November 3, 2008 (Section 2) (continued from Section 1)

Editor – Joel Katz

Religion and State in Israel is not affiliated with any organization or movement.

Religion looks set to be a central issue in election campaign

By Matthew Wagner October 30, 2008

Civil marriages and reforms in the rabbinical courts are just two religion-state issues waiting to be decided by the next government.

Other points of contention between religious and secular politicians include the writing of a constitution, which is adamantly opposed by haredi MKs, as well as reforms in various religious services, including conversions.

A cynical ethnic demon

Haaretz Editorial October 29, 2008

In a sophisticated bit of spin, [Eli Yishai, Shas] has accused associates of Kadima’s head, Foreign Minister Tzipi Livni, of thwarting coalition negotiations between the two parties, claiming that they were “hypocritical, racist and arrogant,” and that they had “released the ethnic demon from its bottle in an ugly way.” 

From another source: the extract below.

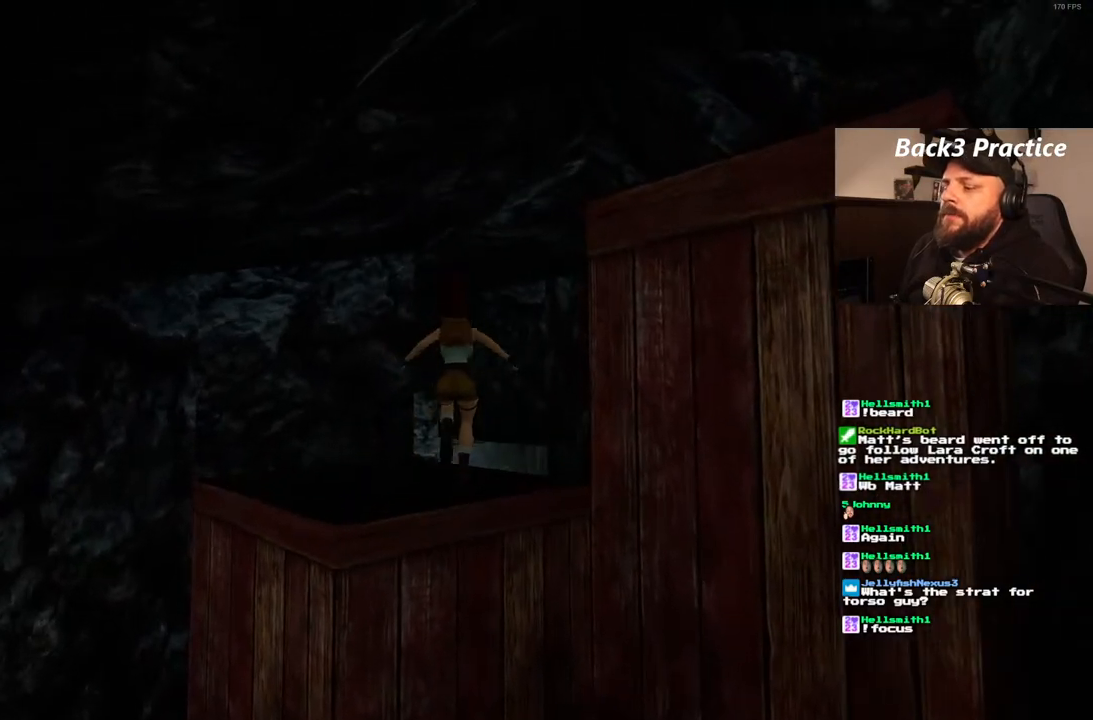
{"dt_ms": 500, "buttons": ["DPAD_UP", "DPAD_RIGHT"], "left_stick": "center", "right_stick": "center", "events": [[367, "DPAD_RIGHT", "down"]]}
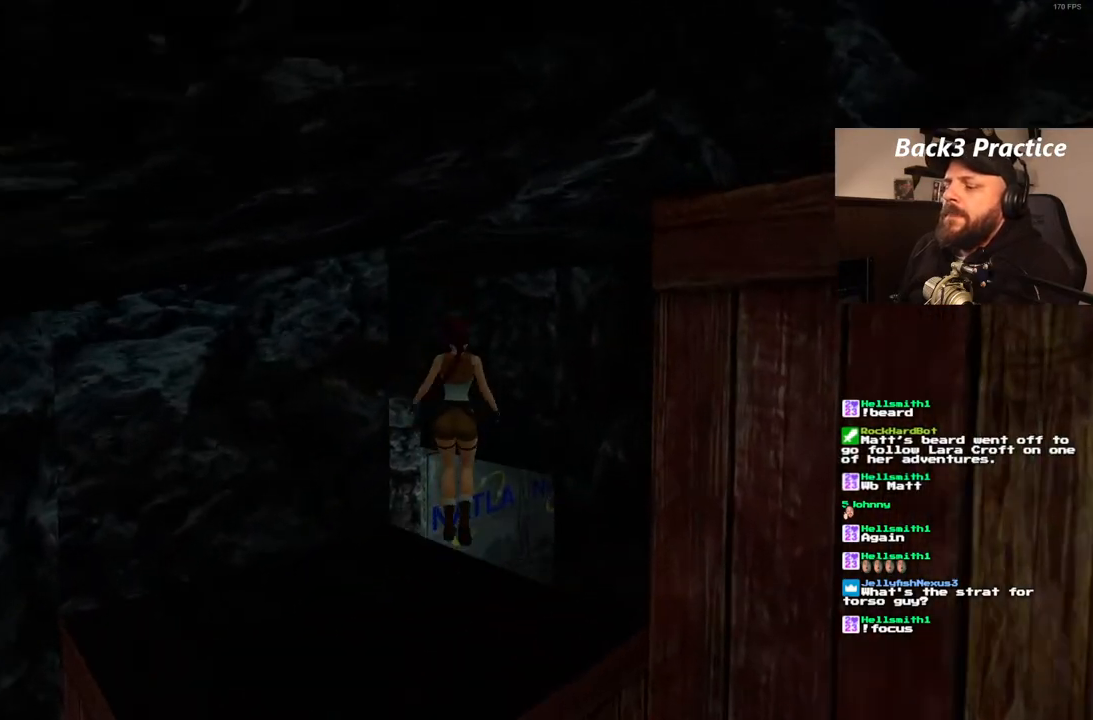
{"dt_ms": 500, "buttons": ["DPAD_UP", "DPAD_RIGHT"], "left_stick": "center", "right_stick": "center", "events": []}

What the Haredim should pray for

By Shahar Ilan October 28, 2008

The polls are consistently showing that Kadima, Likud and Labor would win a total of some 70 Knesset seats, and this creates an exceptional opportunity.

For years those who voted for these parties have felt that their interests were being trampled in favor of the religious public and were told that it would be impossible to set up a government without the ultra-Orthodox. 

This is an opportunity they cannot waste. Here are a few initiatives they can and should implement in such a government.

Enact a civil union law.

Pass a property distribution law that would distinguish between property distribution and divorce and considerably decrease the extortion power of husbands and rabbinical judges.

Equalize child allowances by providing equal allowances for every child, regardless of the child’s place in the family.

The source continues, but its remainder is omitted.